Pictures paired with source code
───
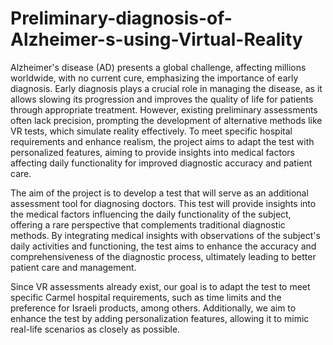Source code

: # Preliminary-diagnosis-of-Alzheimer-s-using-Virtual-Reality
Alzheimer's disease (AD) presents a global challenge, affecting millions worldwide, with no current cure, emphasizing the importance of early diagnosis. Early diagnosis plays a crucial role in managing the disease, as it allows slowing its progression and improves the quality of life for patients through appropriate treatment. However, existing preliminary assessments often lack precision, prompting the development of alternative methods like VR tests, which simulate reality effectively. To meet specific hospital requirements and enhance realism, the project aims to adapt the test with personalized features, aiming to provide insights into medical factors affecting daily functionality for improved diagnostic accuracy and patient care.

The aim of the project is to develop a test that will serve as an additional assessment tool for diagnosing doctors. This test will provide insights into the medical factors influencing the daily functionality of the subject, offering a rare perspective that complements traditional diagnostic methods. By integrating medical insights with observations of the subject's daily activities and functioning, the test aims to enhance the accuracy and comprehensiveness of the diagnostic process, ultimately leading to better patient care and management.

Since VR assessments already exist, our goal is to adapt the test to meet specific Carmel hospital requirements, such as time limits and the preference for Israeli products, among others. Additionally, we aim to enhance the test by adding personalization features, allowing it to mimic real-life scenarios as closely as possible.
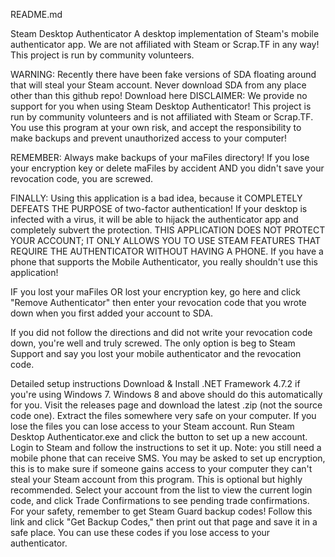 README.md

Steam Desktop Authenticator
A desktop implementation of Steam's mobile authenticator app.
We are not affiliated with Steam or Scrap.TF in any way! This project is run by community volunteers.

WARNING: Recently there have been fake versions of SDA floating around that will steal your Steam account. Never download SDA from any place other than this github repo!
Download here
DISCLAIMER: We provide no support for you when using Steam Desktop Authenticator! This project is run by community volunteers and is not affiliated with Steam or Scrap.TF. You use this program at your own risk, and accept the responsibility to make backups and prevent unauthorized access to your computer!

REMEMBER: Always make backups of your maFiles directory! If you lose your encryption key or delete maFiles by accident AND you didn't save your revocation code, you are screwed.

FINALLY: Using this application is a bad idea, because it COMPLETELY DEFEATS THE PURPOSE of two-factor authentication! If your desktop is infected with a virus, it will be able to hijack the authenticator app and completely subvert the protection. THIS APPLICATION DOES NOT PROTECT YOUR ACCOUNT; IT ONLY ALLOWS YOU TO USE STEAM FEATURES THAT REQUIRE THE AUTHENTICATOR WITHOUT HAVING A PHONE. If you have a phone that supports the Mobile Authenticator, you really shouldn't use this application!

IF you lost your maFiles OR lost your encryption key, go here and click "Remove Authenticator" then enter your revocation code that you wrote down when you first added your account to SDA.

If you did not follow the directions and did not write your revocation code down, you're well and truly screwed. The only option is beg to Steam Support and say you lost your mobile authenticator and the revocation code.

Detailed setup instructions
Download & Install .NET Framework 4.7.2 if you're using Windows 7. Windows 8 and above should do this automatically for you.
Visit the releases page and download the latest .zip (not the source code one).
Extract the files somewhere very safe on your computer. If you lose the files you can lose access to your Steam account.
Run Steam Desktop Authenticator.exe and click the button to set up a new account.
Login to Steam and follow the instructions to set it up. Note: you still need a mobile phone that can receive SMS.
You may be asked to set up encryption, this is to make sure if someone gains access to your computer they can't steal your Steam account from this program. This is optional but highly recommended.
Select your account from the list to view the current login code, and click Trade Confirmations to see pending trade confirmations.
For your safety, remember to get Steam Guard backup codes! Follow this link and click "Get Backup Codes," then print out that page and save it in a safe place. You can use these codes if you lose access to your authenticator.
───
**ASSIGNMENT:**
Looking at the data above, state how many of its lines contain the word "volunteers", and give nothing but that number.

**FINISHED EXERCISE:**
2